Exercise task
Extract every line of the data below that contains the word "gland", and treat uppercase and lowercase as different.

[Data excerpted from a collection]

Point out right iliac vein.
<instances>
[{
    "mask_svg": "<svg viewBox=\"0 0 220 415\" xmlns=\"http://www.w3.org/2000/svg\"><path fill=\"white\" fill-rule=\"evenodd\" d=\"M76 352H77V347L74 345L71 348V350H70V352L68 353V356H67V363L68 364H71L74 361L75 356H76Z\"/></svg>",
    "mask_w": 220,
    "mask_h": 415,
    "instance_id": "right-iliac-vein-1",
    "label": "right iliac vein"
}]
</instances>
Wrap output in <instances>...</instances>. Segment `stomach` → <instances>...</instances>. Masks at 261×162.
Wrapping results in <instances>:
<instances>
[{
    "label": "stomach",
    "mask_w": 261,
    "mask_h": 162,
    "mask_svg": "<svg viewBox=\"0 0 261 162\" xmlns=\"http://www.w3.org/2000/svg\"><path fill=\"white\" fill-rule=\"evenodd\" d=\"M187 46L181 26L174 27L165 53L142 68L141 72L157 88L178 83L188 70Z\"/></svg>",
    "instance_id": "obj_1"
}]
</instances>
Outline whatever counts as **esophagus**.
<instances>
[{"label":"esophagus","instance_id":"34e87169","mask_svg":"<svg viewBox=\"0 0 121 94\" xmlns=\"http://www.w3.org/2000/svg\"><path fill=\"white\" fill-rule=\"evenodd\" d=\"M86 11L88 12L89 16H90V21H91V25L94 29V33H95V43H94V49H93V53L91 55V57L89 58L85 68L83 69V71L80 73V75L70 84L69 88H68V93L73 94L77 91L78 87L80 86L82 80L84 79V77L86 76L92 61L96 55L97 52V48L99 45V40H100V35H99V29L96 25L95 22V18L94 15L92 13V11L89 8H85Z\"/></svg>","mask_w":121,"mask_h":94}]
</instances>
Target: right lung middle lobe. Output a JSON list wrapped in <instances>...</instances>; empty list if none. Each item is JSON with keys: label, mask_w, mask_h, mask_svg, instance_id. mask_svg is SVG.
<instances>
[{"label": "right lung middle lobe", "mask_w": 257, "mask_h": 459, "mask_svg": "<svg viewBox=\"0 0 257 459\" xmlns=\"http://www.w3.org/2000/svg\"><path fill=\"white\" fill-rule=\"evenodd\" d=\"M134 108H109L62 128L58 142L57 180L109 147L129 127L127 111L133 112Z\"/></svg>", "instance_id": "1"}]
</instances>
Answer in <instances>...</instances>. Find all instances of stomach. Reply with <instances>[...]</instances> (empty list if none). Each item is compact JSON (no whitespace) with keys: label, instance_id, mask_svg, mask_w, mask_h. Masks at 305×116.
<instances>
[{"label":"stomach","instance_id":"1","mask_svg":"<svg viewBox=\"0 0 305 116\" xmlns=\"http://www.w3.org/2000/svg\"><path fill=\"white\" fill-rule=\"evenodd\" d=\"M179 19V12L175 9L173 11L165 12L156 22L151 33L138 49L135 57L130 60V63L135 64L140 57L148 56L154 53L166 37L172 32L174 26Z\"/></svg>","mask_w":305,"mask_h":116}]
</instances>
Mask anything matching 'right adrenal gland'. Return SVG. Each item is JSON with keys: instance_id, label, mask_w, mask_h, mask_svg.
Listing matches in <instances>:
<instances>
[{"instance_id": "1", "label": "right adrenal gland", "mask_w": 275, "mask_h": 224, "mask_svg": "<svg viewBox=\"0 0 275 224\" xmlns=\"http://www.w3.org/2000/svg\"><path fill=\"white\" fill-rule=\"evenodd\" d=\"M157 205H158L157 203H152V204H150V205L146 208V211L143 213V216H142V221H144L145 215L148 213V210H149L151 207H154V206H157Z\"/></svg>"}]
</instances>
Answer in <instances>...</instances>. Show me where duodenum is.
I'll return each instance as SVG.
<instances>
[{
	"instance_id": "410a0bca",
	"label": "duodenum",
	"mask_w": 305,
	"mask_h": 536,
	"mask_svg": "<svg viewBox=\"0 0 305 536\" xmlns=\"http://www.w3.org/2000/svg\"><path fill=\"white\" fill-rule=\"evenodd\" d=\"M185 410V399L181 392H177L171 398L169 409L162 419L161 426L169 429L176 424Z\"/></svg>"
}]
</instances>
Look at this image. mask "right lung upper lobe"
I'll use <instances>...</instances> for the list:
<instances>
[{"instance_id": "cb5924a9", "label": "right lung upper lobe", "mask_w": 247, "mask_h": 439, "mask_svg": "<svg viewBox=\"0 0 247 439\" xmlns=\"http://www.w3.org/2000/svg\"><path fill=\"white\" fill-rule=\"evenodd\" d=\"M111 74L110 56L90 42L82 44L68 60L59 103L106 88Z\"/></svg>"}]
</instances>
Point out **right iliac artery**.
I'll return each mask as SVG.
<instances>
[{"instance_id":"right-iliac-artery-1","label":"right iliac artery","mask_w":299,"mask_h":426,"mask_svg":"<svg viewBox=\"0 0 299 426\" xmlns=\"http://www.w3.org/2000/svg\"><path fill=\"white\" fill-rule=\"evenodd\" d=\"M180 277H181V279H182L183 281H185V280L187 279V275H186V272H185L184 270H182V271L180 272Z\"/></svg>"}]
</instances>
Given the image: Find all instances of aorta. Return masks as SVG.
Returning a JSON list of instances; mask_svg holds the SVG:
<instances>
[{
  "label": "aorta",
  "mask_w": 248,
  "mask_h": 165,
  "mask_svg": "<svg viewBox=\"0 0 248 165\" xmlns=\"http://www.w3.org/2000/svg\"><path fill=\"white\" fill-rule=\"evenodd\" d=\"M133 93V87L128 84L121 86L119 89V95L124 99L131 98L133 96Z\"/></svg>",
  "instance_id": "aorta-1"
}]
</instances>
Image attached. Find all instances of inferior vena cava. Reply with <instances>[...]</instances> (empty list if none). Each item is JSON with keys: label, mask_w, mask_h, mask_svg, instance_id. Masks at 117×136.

Worked answer
Mask anything matching 'right adrenal gland'. Return SVG. Each item is JSON with keys: instance_id, label, mask_w, mask_h, mask_svg.
[{"instance_id": "1", "label": "right adrenal gland", "mask_w": 275, "mask_h": 224, "mask_svg": "<svg viewBox=\"0 0 275 224\" xmlns=\"http://www.w3.org/2000/svg\"><path fill=\"white\" fill-rule=\"evenodd\" d=\"M157 205H158L157 203H152V204H150V205L146 208V211L143 213V216H142V221H144L145 215L148 213V210H149L151 207H154V206H157Z\"/></svg>"}]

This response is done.